はじめに

反社を連れてくる債務者

――実際、彼らの多くはちゃんと返済完了にこぎつけられるのでしょうか?

返済が滞って担保を売ってもらうのは最終手段ですが、まあ全体の6~7割がそう(最終手段に)なりますね。担保を売ってお金を返してもらうか、僕らがもらうことで借金をチャラにしたりします。

――滅多にハッピーエンドでは終わらない仕事なのですね。

何とか借金を返してもらって、立ち直って「今は頑張ってます」と連絡をくれる人もいます。借金を本当にきれいに返してくれる人はその後も連絡をくれるし、他の顧客を紹介してくれたりもします。ある経営者は銀行から借りられなくなって、うちから15%の利息で3000万円を借りていきました。
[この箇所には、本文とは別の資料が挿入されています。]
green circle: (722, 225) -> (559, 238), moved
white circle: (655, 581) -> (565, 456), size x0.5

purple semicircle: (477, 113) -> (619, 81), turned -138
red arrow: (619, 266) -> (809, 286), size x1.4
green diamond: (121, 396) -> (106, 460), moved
ちゃんと3年くらいで元通りに返してくれましたよ。うちも相当儲けさせてもらいましたが、いまだにお中元が(その経営者から)送られてきます。ただ、これはスーパーレアなケースですね。

サラリーマンの顧客も何人かいます。ただ、それなりのポジションの人がうちに来る際は、トラブルが発生してそれを埋めるためにお金を借りに来るケースが多いですね。
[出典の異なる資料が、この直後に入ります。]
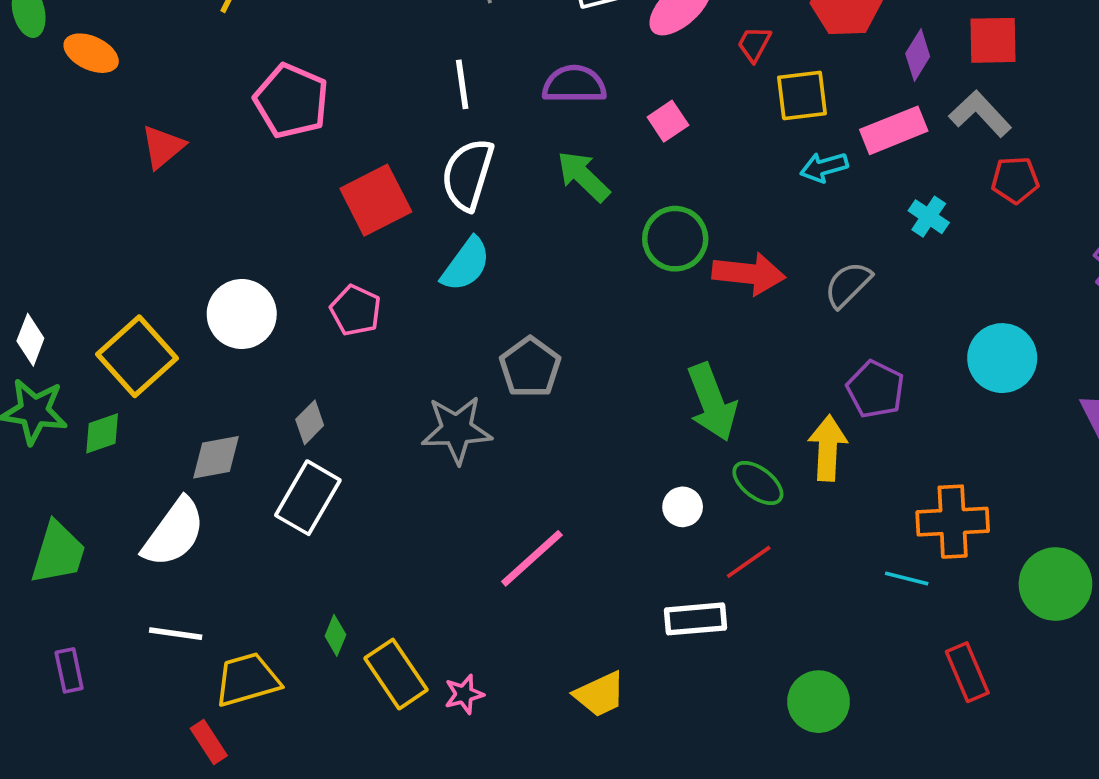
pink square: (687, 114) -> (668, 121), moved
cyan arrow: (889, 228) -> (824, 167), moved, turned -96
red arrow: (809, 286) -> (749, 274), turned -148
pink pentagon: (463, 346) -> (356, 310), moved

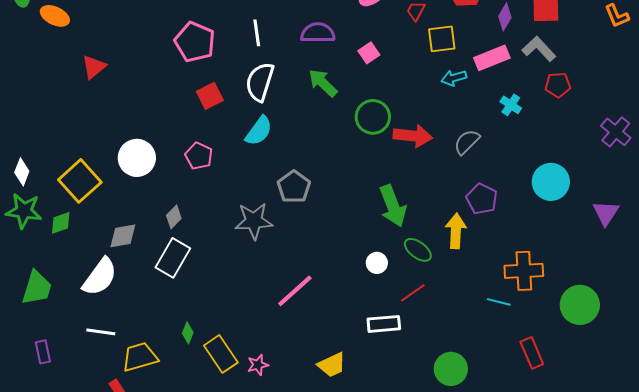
pink pentagon: (291, 101) -> (195, 42), moved
red square: (376, 200) -> (210, 96), size x0.7

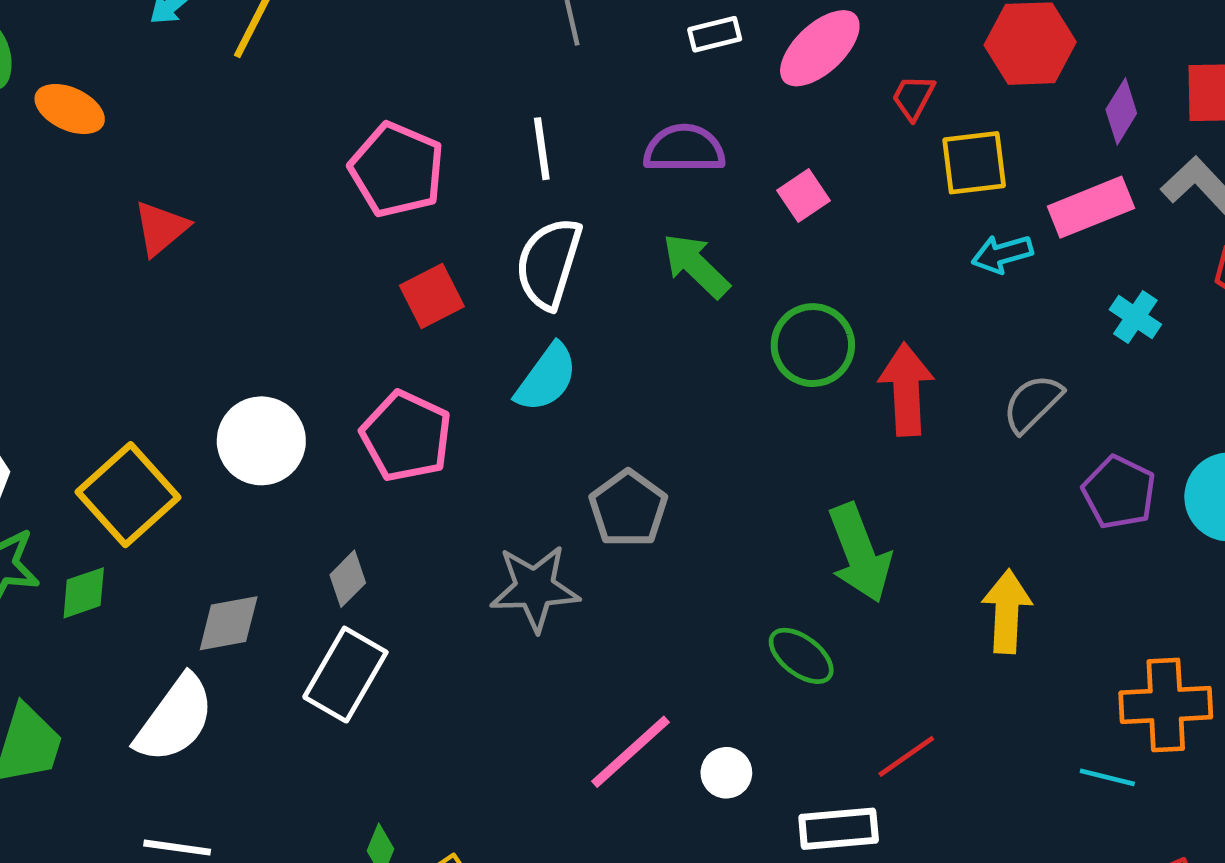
red arrow: (413, 136) -> (906, 389), turned -99
pink pentagon: (199, 156) -> (406, 436), size x1.4
purple pentagon: (482, 199) -> (1119, 492), moved
green ellipse: (418, 250) -> (801, 656), moved
white circle: (377, 263) -> (726, 773), moved

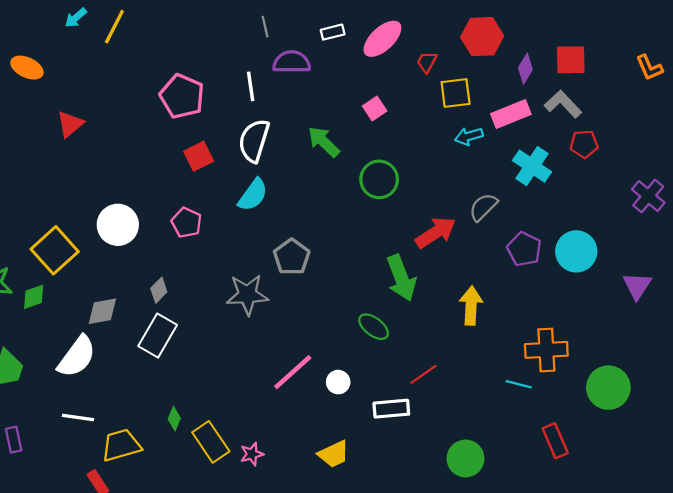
purple semicircle: (684, 149) -> (292, 62), moved
cyan cross: (1135, 317) -> (532, 166), size x1.6
red arrow: (906, 389) -> (436, 233), moved, turned 60
pink pentagon: (406, 436) -> (186, 223), size x0.7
――銀行や親族などに表立ってお金を借りられないような、ヤバいトラブルが会社などであったのでしょうね。こうした多重債務者と、日々何を考えながら向き合っているのですか?

僕らも債務者全員のことを毎日考えていたら持たないので、淡々と「今日の利払いは誰と誰」などと、なるべく(気持ちを)切り替えてやっていますね。この仕事は債務者との戦いです。対人業務でやりがいはほぼ感じられません。隠していたお金を見つけて差し出させるとか、新しい法律の知識を身に着けると言った中で、自己満足は感じていますが……。
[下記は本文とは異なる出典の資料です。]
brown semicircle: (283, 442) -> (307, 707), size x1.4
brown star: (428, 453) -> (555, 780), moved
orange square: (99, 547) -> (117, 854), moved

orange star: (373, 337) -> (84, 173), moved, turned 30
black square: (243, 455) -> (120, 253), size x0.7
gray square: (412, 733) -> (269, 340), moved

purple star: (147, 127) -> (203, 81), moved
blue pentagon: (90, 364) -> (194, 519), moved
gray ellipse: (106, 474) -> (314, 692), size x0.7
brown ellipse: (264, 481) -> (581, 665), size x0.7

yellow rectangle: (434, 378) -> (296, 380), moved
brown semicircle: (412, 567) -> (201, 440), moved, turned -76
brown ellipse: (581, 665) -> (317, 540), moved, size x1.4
――逆に厄介な債務者も少なくないようですね。テツクルさんの本の中では、債務者が「反社」、つまりは暴力団のような犯罪組織の人間を連れてきて取り立てに対抗する場面もあります。これだけ世間で暴力団追放が叫ばれている今、まだそんな人がいるのですね。

反社に頼る債務者は、若い人よりも50、60代が多いですね。そういう人が70代の反社の人を連れてきたりします。業界に食い扶持のないおじいちゃん(の反社)が、こういう仕事を引き受けたりします。そういう人は昔のままの頭で、常識が通じなかったりするので面倒くさいですね。